→ **ABOUT THIS EXERCISE**
Copy the text of every entry below line for line, leaving out the pictures.

→ **GIVEN INFORMATION**
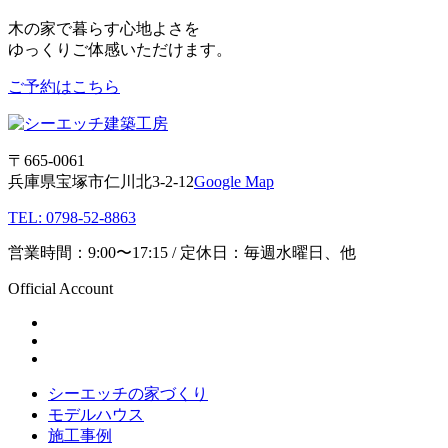
木の家で暮らす心地よさを
ゆっくりご体感いただけます。
ご予約はこちら
〒665-0061
兵庫県宝塚市仁川北3-2-12
Google Map
TEL: 0798-52-8863
営業時間：9:00〜17:15 / 定休日：毎週水曜日、他
Official Account
シーエッチの家づくり
モデルハウス
施工事例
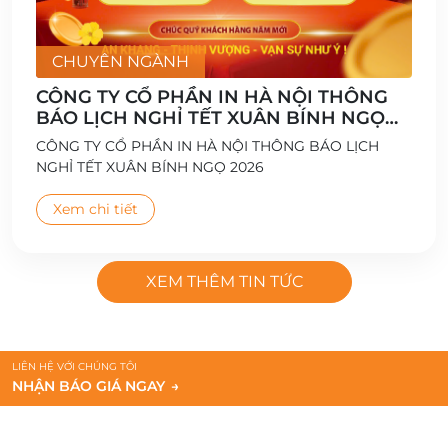
CHUYÊN NGÀNH
CÔNG TY CỔ PHẦN IN HÀ NỘI THÔNG
BÁO LỊCH NGHỈ TẾT XUÂN BÍNH NGỌ
2026
CÔNG TY CỔ PHẦN IN HÀ NỘI THÔNG BÁO LỊCH
NGHỈ TẾT XUÂN BÍNH NGỌ 2026
Xem chi tiết
XEM THÊM TIN TỨC
LIÊN HỆ VỚI CHÚNG TÔI
NHẬN BÁO GIÁ NGAY
→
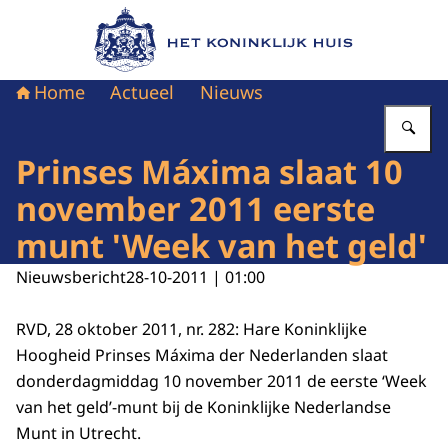
Naar de homepage van Het Koninklijk Huis
Home
Actueel
Nieuws
Vu
Prinses Máxima slaat 10
november 2011 eerste
munt 'Week van het geld'
Nieuwsbericht
28-10-2011 | 01:00
RVD, 28 oktober 2011, nr. 282: Hare Koninklijke
Hoogheid Prinses Máxima der Nederlanden slaat
donderdagmiddag 10 november 2011 de eerste ‘Week
van het geld’-munt bij de Koninklijke Nederlandse
Munt in Utrecht.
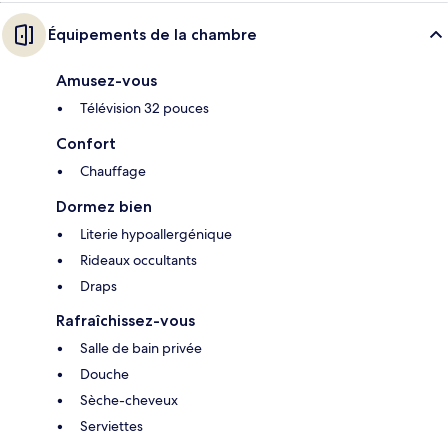
Équipements de la chambre
Amusez-vous
Télévision 32 pouces
Confort
Chauffage
Dormez bien
Literie hypoallergénique
Rideaux occultants
Draps
Rafraîchissez-vous
Salle de bain privée
Douche
Sèche-cheveux
Serviettes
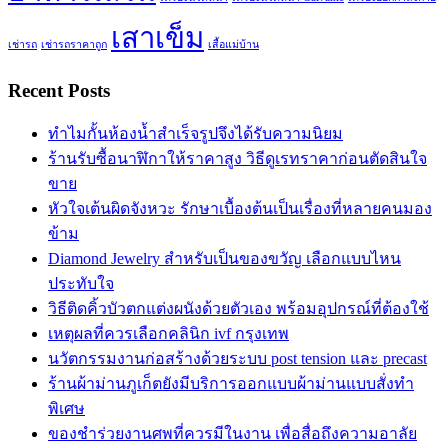
เสาเข็ม
เช่ารถ
เช่ารถราคาถูก
เสื้อแม่บ้าน
Recent Posts
ทำไมกั้นห้องน้ำสำเร็จรูปจึงได้รับความนิยม
ร้านรับซื้อนาฬิกาให้ราคาสูง วิธีดูเรทราคาก่อนตัดสินใจ
ขาย
หัวใจเต้นผิดจังหวะ รักษาเบื้องต้นเป็นเรื่องที่หลายคนมอง
ข้าม
Diamond Jewelry สำหรับเป็นของขวัญ เลือกแบบไหน
ประทับใจ
วิธีติดคิ้วบัวตกแต่งผนังด้วยตัวเอง พร้อมอุปกรณ์ที่ต้องใช้
เหตุผลที่ควรเลือกคลินิก ivf กรุงเทพ
นวัตกรรมงานก่อสร้างด้วยระบบ post tension และ precast
ร้านผ้าม่านภูเก็ตยังมีบริการออกแบบผ้าม่านแบบสั่งทำ
พิเศษ
ของชำร่วยงานศพที่ควรมีในงาน เพื่อสื่อถึงความอาลัย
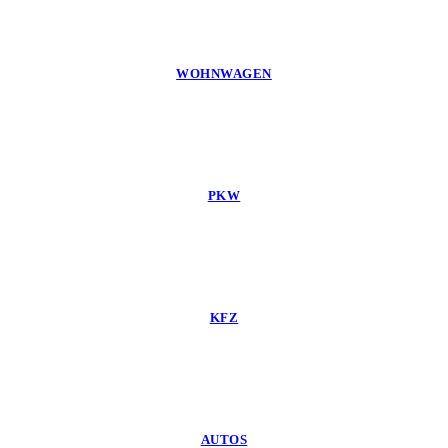
WOHNWAGEN
PKW
KFZ
AUTOS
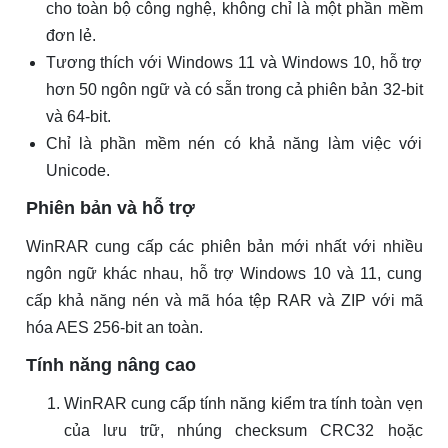
cho toàn bộ công nghệ, không chỉ là một phần mềm
đơn lẻ.
Tương thích với Windows 11 và Windows 10, hỗ trợ
hơn 50 ngôn ngữ và có sẵn trong cả phiên bản 32-bit
và 64-bit.
Chỉ là phần mềm nén có khả năng làm việc với
Unicode.
Phiên bản và hỗ trợ
WinRAR cung cấp các phiên bản mới nhất với nhiều
ngôn ngữ khác nhau, hỗ trợ Windows 10 và 11, cung
cấp khả năng nén và mã hóa tệp RAR và ZIP với mã
hóa AES 256-bit an toàn.
Tính năng nâng cao
WinRAR cung cấp tính năng kiểm tra tính toàn vẹn
của lưu trữ, nhúng checksum CRC32 hoặc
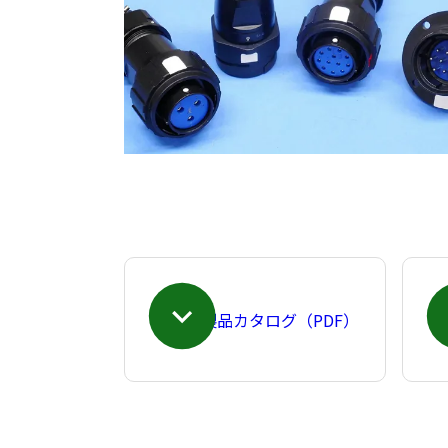
製品カタログ（PDF）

→ **YOUR SOLUTION**
木の家で暮らす心地よさを
ゆっくりご体感いただけます。
ご予約はこちら
〒665-0061
兵庫県宝塚市仁川北3-2-12
Google Map
TEL: 0798-52-8863
営業時間：9:00〜17:15 / 定休日：毎週水曜日、他
Official Account
シーエッチの家づくり
モデルハウス
施工事例
CHUYÊN NGÀNH
CÔNG TY CỔ PHẦN IN HÀ NỘI THÔNG
BÁO LỊCH NGHỈ TẾT XUÂN BÍNH NGỌ
2026
CÔNG TY CỔ PHẦN IN HÀ NỘI THÔNG BÁO LỊCH
NGHỈ TẾT XUÂN BÍNH NGỌ 2026
Xem chi tiết
XEM THÊM TIN TỨC
LIÊN HỆ VỚI CHÚNG TÔI
NHẬN BÁO GIÁ NGAY
→
Naar de homepage van Het Koninklijk Huis
Home
Actueel
Nieuws
Vu
Prinses Máxima slaat 10
november 2011 eerste
munt 'Week van het geld'
Nieuwsbericht
28-10-2011 | 01:00
RVD, 28 oktober 2011, nr. 282: Hare Koninklijke
Hoogheid Prinses Máxima der Nederlanden slaat
donderdagmiddag 10 november 2011 de eerste ‘Week
van het geld’-munt bij de Koninklijke Nederlandse
Munt in Utrecht.
Équipements de la chambre
Amusez-vous
Télévision 32 pouces
Confort
Chauffage
Dormez bien
Literie hypoallergénique
Rideaux occultants
Draps
Rafraîchissez-vous
Salle de bain privée
Douche
Sèche-cheveux
Serviettes
เสาเข็ม
เช่ารถ
เช่ารถราคาถูก
เสื้อแม่บ้าน
Recent Posts
ทำไมกั้นห้องน้ำสำเร็จรูปจึงได้รับความนิยม
ร้านรับซื้อนาฬิกาให้ราคาสูง วิธีดูเรทราคาก่อนตัดสินใจ
ขาย
หัวใจเต้นผิดจังหวะ รักษาเบื้องต้นเป็นเรื่องที่หลายคนมอง
ข้าม
Diamond Jewelry สำหรับเป็นของขวัญ เลือกแบบไหน
ประทับใจ
วิธีติดคิ้วบัวตกแต่งผนังด้วยตัวเอง พร้อมอุปกรณ์ที่ต้องใช้
เหตุผลที่ควรเลือกคลินิก ivf กรุงเทพ
นวัตกรรมงานก่อสร้างด้วยระบบ post tension และ precast
ร้านผ้าม่านภูเก็ตยังมีบริการออกแบบผ้าม่านแบบสั่งทำ
พิเศษ
ของชำร่วยงานศพที่ควรมีในงาน เพื่อสื่อถึงความอาลัย
WOHNWAGEN
PKW
KFZ
AUTOS
cho toàn bộ công nghệ, không chỉ là một phần mềm
đơn lẻ.
Tương thích với Windows 11 và Windows 10, hỗ trợ
hơn 50 ngôn ngữ và có sẵn trong cả phiên bản 32-bit
và 64-bit.
Chỉ là phần mềm nén có khả năng làm việc với
Unicode.
Phiên bản và hỗ trợ
WinRAR cung cấp các phiên bản mới nhất với nhiều
ngôn ngữ khác nhau, hỗ trợ Windows 10 và 11, cung
cấp khả năng nén và mã hóa tệp RAR và ZIP với mã
hóa AES 256-bit an toàn.
Tính năng nâng cao
WinRAR cung cấp tính năng kiểm tra tính toàn vẹn
của lưu trữ, nhúng checksum CRC32 hoặc
製品カタログ（PDF）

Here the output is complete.